| Instructions to follow |
Render the data below as a two-column CSV with the headers rank and name, starting with the line with "order: Carnivora" and going on through the line with "genus: Anas". Write one row per line, with each field in double quotes and any line breaks replaced by spaces.

| Material provided |

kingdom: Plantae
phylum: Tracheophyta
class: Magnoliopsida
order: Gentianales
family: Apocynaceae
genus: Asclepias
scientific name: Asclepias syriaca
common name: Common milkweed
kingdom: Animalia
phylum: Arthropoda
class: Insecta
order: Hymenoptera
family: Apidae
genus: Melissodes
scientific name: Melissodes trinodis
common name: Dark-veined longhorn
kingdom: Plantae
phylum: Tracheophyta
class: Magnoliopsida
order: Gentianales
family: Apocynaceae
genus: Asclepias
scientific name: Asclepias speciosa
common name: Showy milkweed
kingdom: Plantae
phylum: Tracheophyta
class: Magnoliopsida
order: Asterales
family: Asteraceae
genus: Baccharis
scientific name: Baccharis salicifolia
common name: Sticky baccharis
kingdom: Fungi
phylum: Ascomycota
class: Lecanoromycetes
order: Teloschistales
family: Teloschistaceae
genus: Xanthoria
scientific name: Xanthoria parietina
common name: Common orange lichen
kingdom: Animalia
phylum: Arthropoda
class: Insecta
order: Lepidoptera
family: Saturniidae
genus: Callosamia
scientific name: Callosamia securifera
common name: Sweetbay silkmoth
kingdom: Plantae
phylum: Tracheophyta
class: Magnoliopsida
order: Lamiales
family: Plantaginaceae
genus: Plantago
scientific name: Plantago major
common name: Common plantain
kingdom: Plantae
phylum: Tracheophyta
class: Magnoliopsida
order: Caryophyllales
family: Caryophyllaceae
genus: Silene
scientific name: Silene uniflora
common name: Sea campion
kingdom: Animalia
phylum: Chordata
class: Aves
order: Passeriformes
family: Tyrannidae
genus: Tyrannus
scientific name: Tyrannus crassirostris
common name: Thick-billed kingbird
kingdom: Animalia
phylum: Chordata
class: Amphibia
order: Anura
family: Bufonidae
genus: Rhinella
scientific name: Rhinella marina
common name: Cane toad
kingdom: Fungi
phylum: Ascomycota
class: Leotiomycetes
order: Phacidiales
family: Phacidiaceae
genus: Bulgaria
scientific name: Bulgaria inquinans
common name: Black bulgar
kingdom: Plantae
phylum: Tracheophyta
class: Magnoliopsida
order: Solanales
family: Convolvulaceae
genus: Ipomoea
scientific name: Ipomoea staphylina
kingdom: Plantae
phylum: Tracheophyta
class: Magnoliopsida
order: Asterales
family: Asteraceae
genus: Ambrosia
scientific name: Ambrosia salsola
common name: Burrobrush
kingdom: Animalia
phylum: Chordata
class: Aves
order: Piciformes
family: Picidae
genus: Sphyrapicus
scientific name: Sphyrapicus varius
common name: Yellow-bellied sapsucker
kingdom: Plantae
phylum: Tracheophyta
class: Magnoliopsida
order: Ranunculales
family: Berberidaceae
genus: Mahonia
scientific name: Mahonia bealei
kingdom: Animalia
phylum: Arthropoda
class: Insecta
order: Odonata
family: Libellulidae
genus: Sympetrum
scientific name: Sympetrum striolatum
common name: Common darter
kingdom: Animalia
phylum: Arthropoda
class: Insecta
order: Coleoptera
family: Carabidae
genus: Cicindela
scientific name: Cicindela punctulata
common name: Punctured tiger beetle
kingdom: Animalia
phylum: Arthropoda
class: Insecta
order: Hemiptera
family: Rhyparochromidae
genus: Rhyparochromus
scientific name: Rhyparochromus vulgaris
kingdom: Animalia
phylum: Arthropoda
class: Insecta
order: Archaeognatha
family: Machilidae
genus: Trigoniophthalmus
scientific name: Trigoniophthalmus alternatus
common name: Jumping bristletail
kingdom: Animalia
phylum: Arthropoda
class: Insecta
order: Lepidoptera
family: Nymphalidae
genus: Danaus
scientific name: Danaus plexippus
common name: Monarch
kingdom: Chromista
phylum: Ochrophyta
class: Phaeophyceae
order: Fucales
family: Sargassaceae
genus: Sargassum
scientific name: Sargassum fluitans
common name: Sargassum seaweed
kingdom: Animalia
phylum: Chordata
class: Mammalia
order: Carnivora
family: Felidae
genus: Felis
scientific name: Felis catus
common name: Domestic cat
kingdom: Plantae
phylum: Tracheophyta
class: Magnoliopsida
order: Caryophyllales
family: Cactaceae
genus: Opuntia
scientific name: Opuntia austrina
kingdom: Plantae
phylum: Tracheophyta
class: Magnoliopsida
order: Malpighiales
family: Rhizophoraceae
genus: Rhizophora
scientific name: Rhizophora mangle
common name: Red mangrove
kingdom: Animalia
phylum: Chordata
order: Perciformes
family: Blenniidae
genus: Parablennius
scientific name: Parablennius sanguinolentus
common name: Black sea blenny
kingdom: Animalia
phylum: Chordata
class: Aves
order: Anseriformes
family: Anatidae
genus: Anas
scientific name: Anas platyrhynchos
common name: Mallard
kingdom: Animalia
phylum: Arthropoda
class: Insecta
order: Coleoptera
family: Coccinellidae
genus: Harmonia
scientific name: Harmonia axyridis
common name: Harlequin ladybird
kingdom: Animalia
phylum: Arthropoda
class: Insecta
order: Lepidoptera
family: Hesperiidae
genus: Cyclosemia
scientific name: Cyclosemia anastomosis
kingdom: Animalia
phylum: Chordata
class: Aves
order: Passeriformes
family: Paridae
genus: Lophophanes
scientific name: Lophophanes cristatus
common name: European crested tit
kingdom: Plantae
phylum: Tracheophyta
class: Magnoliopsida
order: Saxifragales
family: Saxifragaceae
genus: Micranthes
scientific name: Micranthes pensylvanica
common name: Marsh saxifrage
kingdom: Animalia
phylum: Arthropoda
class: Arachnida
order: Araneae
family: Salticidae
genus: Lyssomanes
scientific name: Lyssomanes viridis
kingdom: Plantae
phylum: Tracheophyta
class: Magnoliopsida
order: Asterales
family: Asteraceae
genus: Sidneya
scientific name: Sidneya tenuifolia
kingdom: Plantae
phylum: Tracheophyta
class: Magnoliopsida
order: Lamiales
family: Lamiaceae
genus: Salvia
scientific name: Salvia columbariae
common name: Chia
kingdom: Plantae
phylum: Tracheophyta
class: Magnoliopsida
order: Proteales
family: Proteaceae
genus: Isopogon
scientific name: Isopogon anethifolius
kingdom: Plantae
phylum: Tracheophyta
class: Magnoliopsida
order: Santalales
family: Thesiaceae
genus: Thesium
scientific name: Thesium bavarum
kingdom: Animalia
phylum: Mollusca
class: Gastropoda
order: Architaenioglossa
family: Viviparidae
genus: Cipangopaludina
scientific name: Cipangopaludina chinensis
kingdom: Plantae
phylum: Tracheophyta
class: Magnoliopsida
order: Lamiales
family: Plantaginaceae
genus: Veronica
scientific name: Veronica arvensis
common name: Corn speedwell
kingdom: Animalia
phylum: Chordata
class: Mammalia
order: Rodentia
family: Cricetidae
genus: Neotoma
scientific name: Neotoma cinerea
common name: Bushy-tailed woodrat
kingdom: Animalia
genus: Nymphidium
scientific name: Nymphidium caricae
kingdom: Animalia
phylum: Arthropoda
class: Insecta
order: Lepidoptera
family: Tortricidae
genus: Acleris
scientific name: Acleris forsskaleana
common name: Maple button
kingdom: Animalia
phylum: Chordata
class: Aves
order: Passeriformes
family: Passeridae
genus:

| Solution to the problem |
rank,name
"order:","Carnivora"
"family:","Felidae"
"genus:","Felis"
"scientific name:","Felis catus"
"common name:","Domestic cat"
"kingdom:","Plantae"
"phylum:","Tracheophyta"
"class:","Magnoliopsida"
"order:","Caryophyllales"
"family:","Cactaceae"
"genus:","Opuntia"
"scientific name:","Opuntia austrina"
"kingdom:","Plantae"
"phylum:","Tracheophyta"
"class:","Magnoliopsida"
"order:","Malpighiales"
"family:","Rhizophoraceae"
"genus:","Rhizophora"
"scientific name:","Rhizophora mangle"
"common name:","Red mangrove"
"kingdom:","Animalia"
"phylum:","Chordata"
"order:","Perciformes"
"family:","Blenniidae"
"genus:","Parablennius"
"scientific name:","Parablennius sanguinolentus"
"common name:","Black sea blenny"
"kingdom:","Animalia"
"phylum:","Chordata"
"class:","Aves"
"order:","Anseriformes"
"family:","Anatidae"
"genus:","Anas"